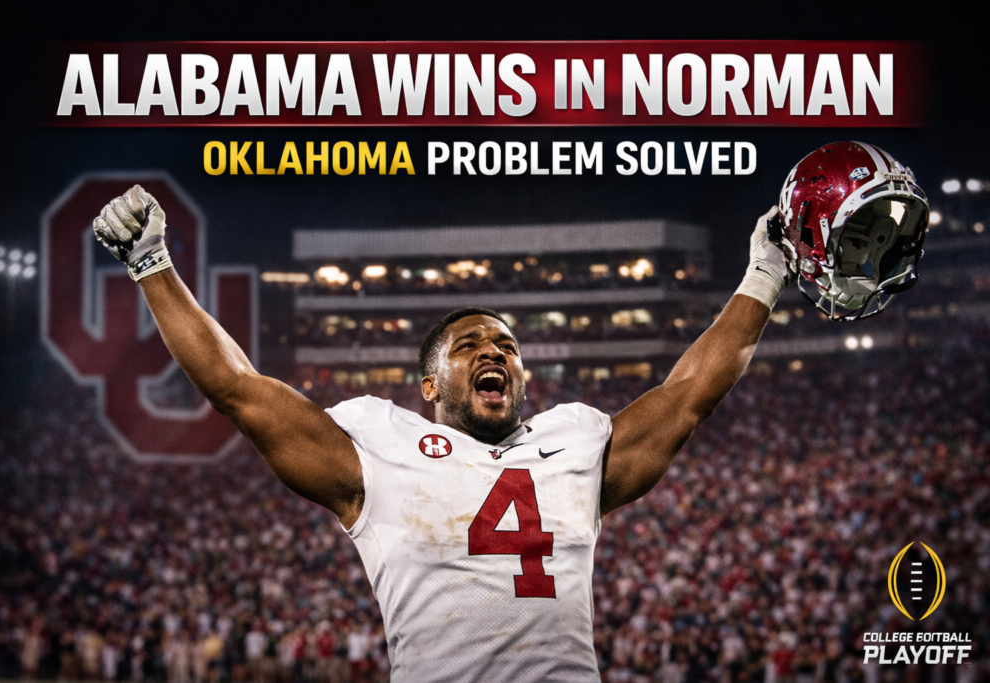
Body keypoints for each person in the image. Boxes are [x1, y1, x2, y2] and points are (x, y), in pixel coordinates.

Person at [91, 186, 790, 682]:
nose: (495, 351)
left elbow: (689, 395)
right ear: (428, 386)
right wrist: (153, 265)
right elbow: (236, 389)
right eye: (471, 344)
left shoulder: (576, 441)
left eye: (508, 345)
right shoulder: (378, 444)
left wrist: (765, 269)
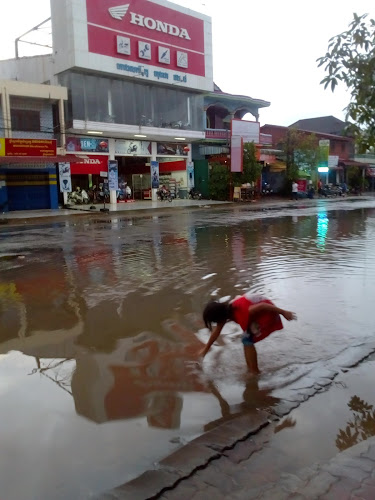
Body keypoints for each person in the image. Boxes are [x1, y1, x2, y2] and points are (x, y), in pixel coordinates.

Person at [201, 294, 297, 374]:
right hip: (258, 313)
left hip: (267, 313)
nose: (216, 324)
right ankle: (251, 369)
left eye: (215, 321)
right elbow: (216, 333)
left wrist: (284, 312)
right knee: (246, 339)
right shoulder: (226, 311)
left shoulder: (242, 311)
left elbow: (263, 306)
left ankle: (255, 371)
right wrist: (205, 351)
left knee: (246, 339)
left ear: (219, 317)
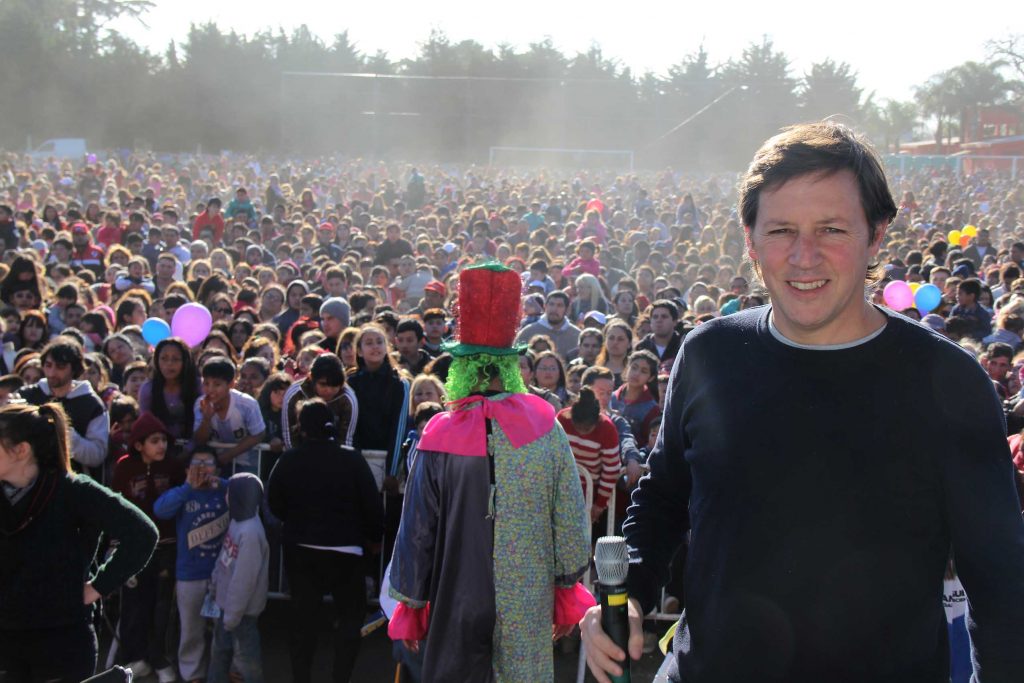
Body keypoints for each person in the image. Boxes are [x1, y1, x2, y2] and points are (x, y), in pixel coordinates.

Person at [581, 121, 1024, 682]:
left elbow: (1001, 583)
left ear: (877, 235)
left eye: (832, 229)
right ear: (750, 240)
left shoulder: (948, 383)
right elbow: (664, 496)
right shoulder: (710, 355)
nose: (804, 255)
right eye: (782, 230)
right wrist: (630, 594)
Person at [388, 262, 593, 681]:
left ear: (460, 369)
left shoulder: (437, 433)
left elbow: (418, 528)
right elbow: (570, 517)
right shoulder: (545, 427)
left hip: (458, 592)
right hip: (528, 594)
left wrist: (412, 600)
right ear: (511, 368)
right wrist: (566, 586)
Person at [0, 402, 158, 683]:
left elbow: (142, 533)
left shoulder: (73, 491)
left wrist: (97, 587)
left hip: (61, 640)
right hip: (7, 641)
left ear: (21, 450)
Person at [267, 398, 384, 683]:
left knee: (303, 621)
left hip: (301, 548)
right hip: (347, 549)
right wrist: (374, 536)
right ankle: (340, 677)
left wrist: (294, 522)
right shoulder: (352, 458)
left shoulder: (290, 459)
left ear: (301, 428)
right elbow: (372, 504)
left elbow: (274, 502)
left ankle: (301, 678)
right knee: (350, 617)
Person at [153, 448, 229, 683]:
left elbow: (251, 495)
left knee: (224, 628)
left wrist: (222, 483)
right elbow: (160, 510)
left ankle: (222, 672)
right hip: (190, 574)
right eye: (197, 464)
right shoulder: (182, 494)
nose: (203, 469)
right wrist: (188, 487)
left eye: (209, 464)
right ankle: (192, 675)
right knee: (191, 630)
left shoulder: (226, 491)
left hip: (222, 574)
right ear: (187, 470)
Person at [207, 473, 269, 683]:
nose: (226, 495)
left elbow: (244, 581)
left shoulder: (250, 533)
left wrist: (232, 617)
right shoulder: (237, 521)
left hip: (241, 614)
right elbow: (224, 558)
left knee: (247, 663)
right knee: (219, 655)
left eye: (229, 492)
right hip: (226, 608)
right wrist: (214, 585)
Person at [16, 338, 109, 477]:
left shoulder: (92, 405)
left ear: (74, 369)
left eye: (60, 367)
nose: (52, 372)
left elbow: (96, 456)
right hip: (27, 480)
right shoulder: (26, 395)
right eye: (48, 365)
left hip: (70, 485)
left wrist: (64, 433)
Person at [194, 357, 267, 474]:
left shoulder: (247, 404)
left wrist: (228, 455)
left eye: (217, 384)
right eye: (206, 383)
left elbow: (259, 434)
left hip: (247, 466)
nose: (210, 389)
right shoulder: (200, 404)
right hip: (213, 466)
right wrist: (206, 419)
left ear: (231, 384)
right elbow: (199, 439)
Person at [281, 353, 357, 449]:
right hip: (300, 455)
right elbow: (289, 435)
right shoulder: (295, 393)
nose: (329, 390)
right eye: (323, 384)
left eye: (335, 385)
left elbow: (345, 439)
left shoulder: (348, 398)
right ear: (311, 378)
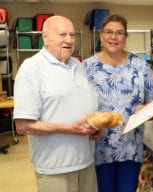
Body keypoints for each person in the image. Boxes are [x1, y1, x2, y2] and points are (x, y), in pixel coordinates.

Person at [13, 15, 103, 192]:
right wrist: (69, 129)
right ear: (45, 37)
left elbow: (82, 103)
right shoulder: (31, 68)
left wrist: (97, 124)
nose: (69, 40)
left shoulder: (78, 66)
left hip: (86, 161)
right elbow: (23, 125)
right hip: (56, 168)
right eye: (62, 34)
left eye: (72, 35)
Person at [83, 14, 153, 192]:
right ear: (101, 35)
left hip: (130, 148)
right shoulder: (86, 68)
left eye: (119, 33)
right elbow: (77, 105)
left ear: (125, 37)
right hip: (98, 148)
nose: (113, 37)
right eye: (108, 32)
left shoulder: (141, 67)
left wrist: (146, 109)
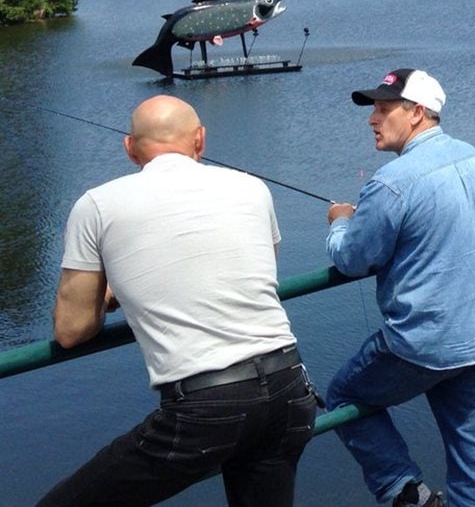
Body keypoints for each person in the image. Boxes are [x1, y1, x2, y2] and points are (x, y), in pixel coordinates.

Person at [41, 95, 316, 507]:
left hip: (208, 408)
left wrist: (110, 295)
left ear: (129, 148)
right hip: (290, 388)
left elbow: (71, 330)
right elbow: (254, 275)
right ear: (200, 141)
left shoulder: (96, 204)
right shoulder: (252, 188)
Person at [325, 68, 475, 507]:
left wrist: (340, 221)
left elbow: (354, 259)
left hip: (427, 342)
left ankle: (403, 490)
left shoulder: (391, 183)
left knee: (342, 397)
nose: (373, 118)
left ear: (417, 113)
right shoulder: (473, 157)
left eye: (384, 108)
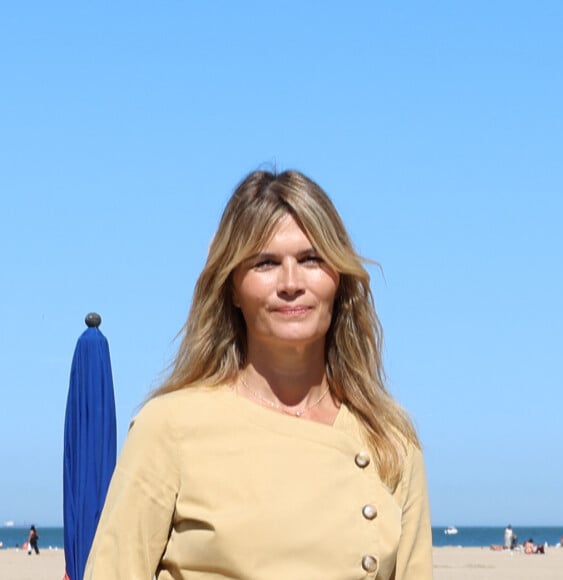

++++++++

Task objective =>
Your answer should hold every line of the entries that contains the string "knee".

Task response =>
right knee: (246, 339)
left knee: (246, 339)
left knee: (303, 621)
right knee: (350, 617)
left knee: (224, 628)
right knee: (191, 630)
left knee: (247, 663)
right knee: (219, 655)
left knee: (342, 397)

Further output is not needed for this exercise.